I have some trouble understanding the given solution of this problem. Furthermore I am not sure whether my own solution is correct. Problem 19-(a)-(i), Chapter 3 (Spivak; Calculus; 3rd edition):
Prove that there do not exist functions $f$ and $g$ with either of the following properties:
(i) $f(x)+g(x)=xy$ for all $x$ and $y$.
I tried to work out a solution and came up with the following:
- Let $y=1$, then $f(x)+g(1)=x$ for all $x$.
- Let $y=0$, then $f(x)+g(0)=0$ for all $x$.
Now, for example, let $x=2$. Then with 1. $f(2)+g(1)=2$ and with 2. $f(2)+g(0)=0$, thus $g(1)-g(0)=2$.
Let $x=3$. Then with 1. $f(3)+g(1)=3$ and with 2. $f(3)+g(0)=0$, thus $g(1)-g(0)=3$ also, which is already a contradiction to the statement that $g$ is a function.

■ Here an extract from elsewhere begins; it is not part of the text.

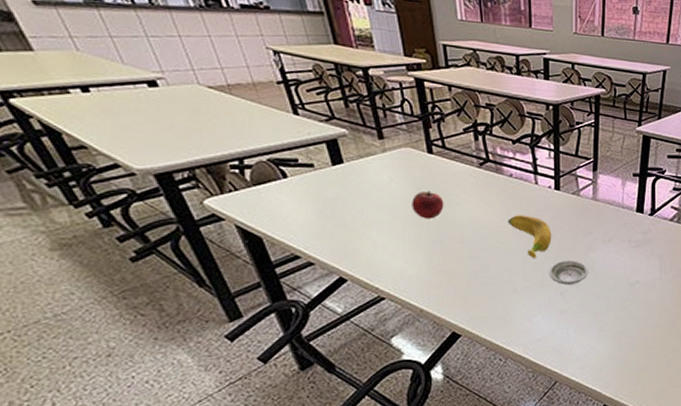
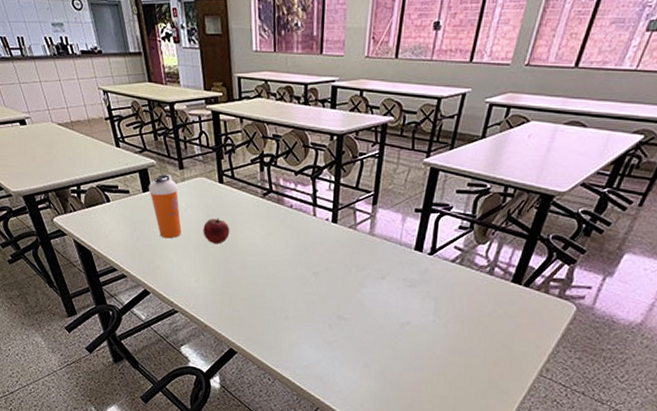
shaker bottle: none [339,145,385,216] -> present [148,174,182,239]
banana: present [508,215,552,259] -> none [285,245,326,290]
saucer: present [548,260,589,285] -> none [319,293,359,318]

Using the general equations 1. and 2., it follows that $g(1)-g(0)=x$ for all $x$, which is impossible for any function $g$. The same can be shown analogously for $f$.

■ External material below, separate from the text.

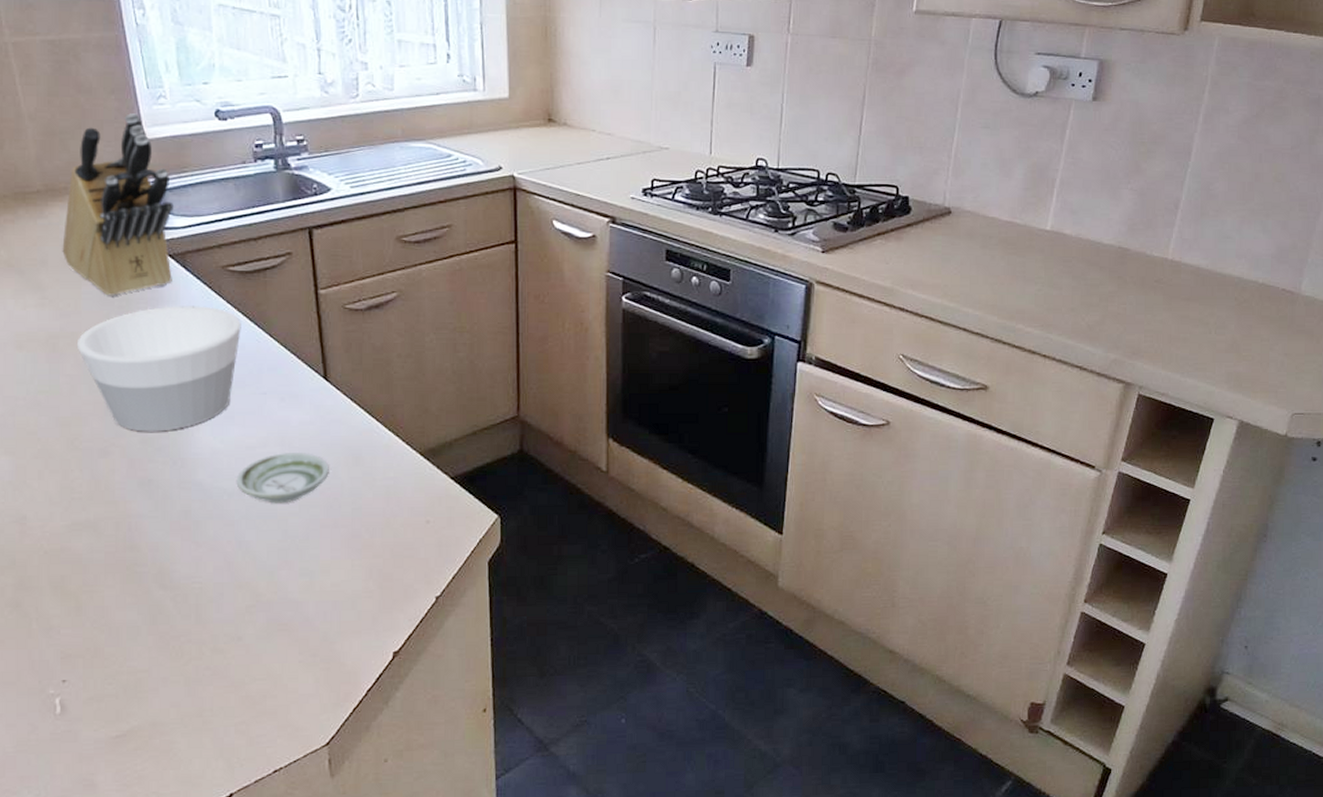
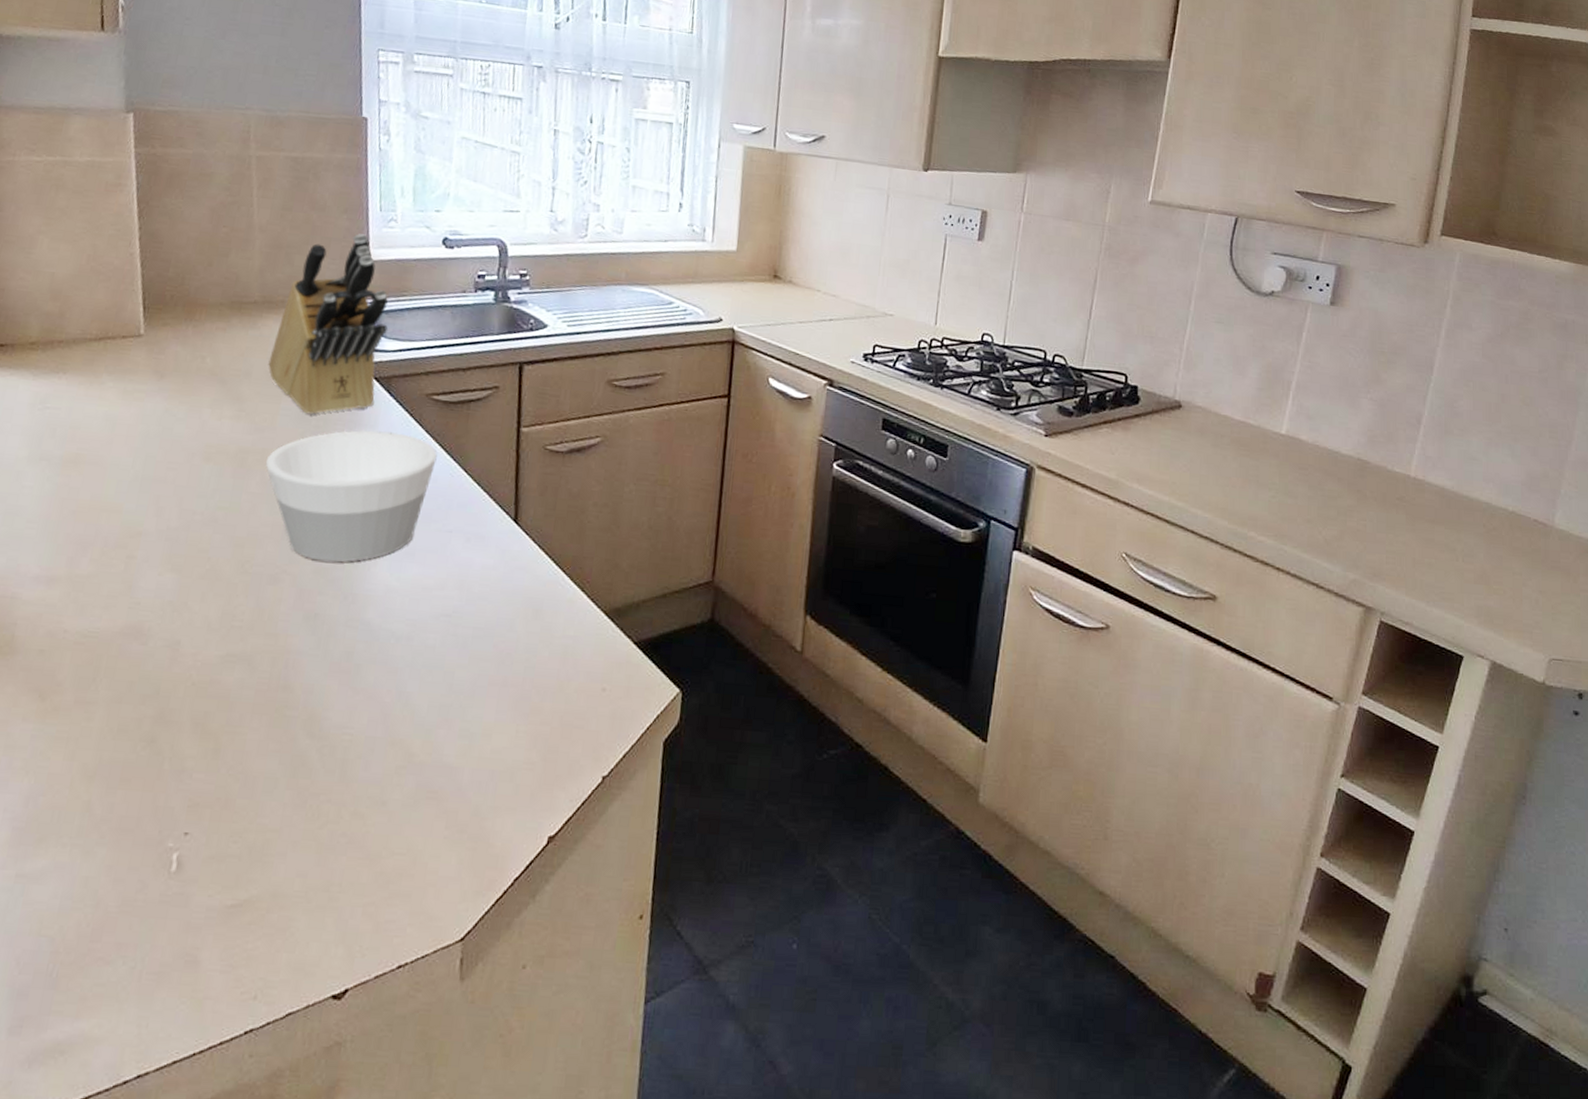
saucer: present [236,453,329,504] -> none [406,598,507,654]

Is this solution false? If so, why?
Spivak's answer:
19. (a) (i) If $f(x)+g(y)=xy$ for all $x$ and $y$, then, in particular, $$f(x)+g(0)=0$$ for all $x$. So $f(x)=-g(0)$ for all $x$, and $$-g(0)+g(y)=xy$$ for all $y$; setting $x=0$ we obtain $g(y)=g(0)$. So we must have $$0=-g(0)+g(0)=xy$$ for all $x$ and $y$, which is absurd.
Why it is possible to use the equation $f(x)=-g(0)$, where $y=0$, for the subsequent step $-g(0)+g(y)=xy$, which is said to be true for all $y$? (And similar in the last step where $x=0$.) In other words, why is $-g(0)+g(y)=xy$ true for all $y$, although $f(x)$ can only be replaced by $-g(0)$ when $y=0$?
Best Answer
Your solution may be simplified by noting that the system $$f(x) + g(1) = x \\ f(x) + g(0) = 0$$ implies that the difference $$f(x) + g(1) - f(x) - g(0) = g(1) - g(0) = x$$ for all $x$; therefore, $g$ is not well-defined. At this point, I would consider the reasoning valid.
As for Spivak's solution, he first establishes that $f(x) + g(0) = 0$ for all $x$ by choosing $y = 0$. That means that for any choice of $x$, we must have $f(x) = -g(0)$. this implies $f$ is a constant function. Upon substituting back into the original functional equation, $xy = f(x) + g(y) = -g(0) + g(y)$ for all $y$. This is allowed because $f(x)$ is constant for any $x$. At this point, we have already run into a problem because $g(0)$ is a constant, $g(y)$ doesn't depend on $x$, yet their difference $g(y) - g(0) = xy$. How can the LHS not depend on $x$, yet the RHS does? To formalize this in terms of a logical contradiction, Spivak takes the argument to completion: he then chooses $x = 0$, which then implies $$g(y) = g(0)$$ for all $y$. Then he finally returns to the functional equation $$f(x) + g(y) = xy,$$ armed with both $f(x) = -g(0)$ and $g(y) = g(0)$, and concludes $$xy = f(x) + g(y) = -g(0) + g(0) = 0$$ for all $x$ and $y$, but this is absurd since selecting $x = y = 1$ implies $1 = 0$.
The entire proof relies on a strategy that you yourself employed: to take the functional equation, set one variable to a particular value, and show that the resulting equation for the other variable, which is still valid for all values of that variable, results in a contradiction.